From the author of Room, 2010’s literary sensation, comes a tale of murder and intrigue set in San Francisco, 1876. Our heroine, Blanche, is a former Parisian circus girl, now working in Chinatown’s House of Mirrors as an exotic dancer – and occasional prostitute. The novel opens with the shotgun murder of Blanche’s close friend, and cross-dresser, Jenny Bonnet. Blanche finds herself left with no money, nowhere to live, no baby, and no friends to turn to.

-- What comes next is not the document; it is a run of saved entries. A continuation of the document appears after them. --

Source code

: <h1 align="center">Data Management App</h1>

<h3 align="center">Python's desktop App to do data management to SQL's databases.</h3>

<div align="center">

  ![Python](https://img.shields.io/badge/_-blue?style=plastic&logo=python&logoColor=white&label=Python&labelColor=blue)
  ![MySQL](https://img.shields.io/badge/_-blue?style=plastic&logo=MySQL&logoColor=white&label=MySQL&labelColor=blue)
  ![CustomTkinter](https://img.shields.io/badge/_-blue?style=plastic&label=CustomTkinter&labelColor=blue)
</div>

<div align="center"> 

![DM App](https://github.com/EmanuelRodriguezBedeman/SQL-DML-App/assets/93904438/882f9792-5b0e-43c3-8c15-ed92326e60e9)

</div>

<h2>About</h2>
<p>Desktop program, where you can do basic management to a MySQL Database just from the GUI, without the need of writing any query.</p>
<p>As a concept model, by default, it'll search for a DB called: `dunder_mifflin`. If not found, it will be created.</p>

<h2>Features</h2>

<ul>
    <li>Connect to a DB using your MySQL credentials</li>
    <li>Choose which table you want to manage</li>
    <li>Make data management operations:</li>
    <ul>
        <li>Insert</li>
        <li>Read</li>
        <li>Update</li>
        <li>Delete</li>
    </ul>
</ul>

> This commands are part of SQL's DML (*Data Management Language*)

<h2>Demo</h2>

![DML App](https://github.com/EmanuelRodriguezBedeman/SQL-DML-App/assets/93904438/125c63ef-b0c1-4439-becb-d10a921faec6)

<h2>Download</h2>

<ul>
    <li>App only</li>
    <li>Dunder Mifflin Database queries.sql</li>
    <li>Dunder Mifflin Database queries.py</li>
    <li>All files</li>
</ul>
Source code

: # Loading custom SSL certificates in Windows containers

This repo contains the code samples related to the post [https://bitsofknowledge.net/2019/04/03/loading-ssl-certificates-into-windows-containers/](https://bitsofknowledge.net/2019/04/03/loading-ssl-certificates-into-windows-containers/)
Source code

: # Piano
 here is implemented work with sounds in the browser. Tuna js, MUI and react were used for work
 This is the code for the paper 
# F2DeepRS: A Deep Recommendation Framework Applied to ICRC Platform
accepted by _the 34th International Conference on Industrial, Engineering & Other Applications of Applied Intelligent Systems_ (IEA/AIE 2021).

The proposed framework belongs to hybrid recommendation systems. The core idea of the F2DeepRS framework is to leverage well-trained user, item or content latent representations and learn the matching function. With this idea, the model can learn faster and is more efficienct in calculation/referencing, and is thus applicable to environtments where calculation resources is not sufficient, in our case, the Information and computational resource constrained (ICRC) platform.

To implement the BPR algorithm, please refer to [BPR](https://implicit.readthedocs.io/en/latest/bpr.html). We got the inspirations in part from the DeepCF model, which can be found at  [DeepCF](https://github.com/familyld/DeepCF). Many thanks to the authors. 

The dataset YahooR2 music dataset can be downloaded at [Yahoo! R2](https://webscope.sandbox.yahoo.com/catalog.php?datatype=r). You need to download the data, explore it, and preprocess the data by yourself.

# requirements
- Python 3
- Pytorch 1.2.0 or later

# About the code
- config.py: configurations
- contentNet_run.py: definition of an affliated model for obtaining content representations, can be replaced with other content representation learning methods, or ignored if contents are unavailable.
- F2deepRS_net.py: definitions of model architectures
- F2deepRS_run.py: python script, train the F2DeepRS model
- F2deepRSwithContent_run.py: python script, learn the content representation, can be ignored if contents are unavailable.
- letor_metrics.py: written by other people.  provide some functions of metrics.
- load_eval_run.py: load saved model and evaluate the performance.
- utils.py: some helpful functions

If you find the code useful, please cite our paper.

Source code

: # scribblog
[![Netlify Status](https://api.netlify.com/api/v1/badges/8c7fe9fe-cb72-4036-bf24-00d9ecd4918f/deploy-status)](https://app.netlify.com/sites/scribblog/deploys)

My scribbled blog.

Slowly, a sophisticated “whodunit” plot unravels and secrets come to light against the backdrop of a stifling heatwave, and a smallpox epidemic.
For historical fiction to truly work, the reader needs to be completely transported to a different era, and the author needs to paint a believable portrayal of that period on the pages. Emma Donoghue does this masterfully. As I read Frog Music, I could feel the sticky sweat on my skin, my hair clinging to my forehead, and the thickness of the heat overwhelming me, and I could smell the desperation and the disease lurking in the air around me. I was right there in the underbelly of this nineteenth century San Francisco, thanks to Donoghue adept ability to trigger all my senses with her descriptions…the atmosphere she creates.
This is a book inspired by true events: based on a murder that happened in San Francisco in 1896 during a heatwave and smallpox epidemic. Even the central characters are based on real people. Seamlessly marrying fact and fiction, this is an exploration of motherhood, love, sex, freedom and independence. It is a dynamic story that moves forward and back through time, while also bringing the reader to moments of utter stillness. It is wholly foreign in parts, and yet entirely familiar in others. Frog Music is something quite unique.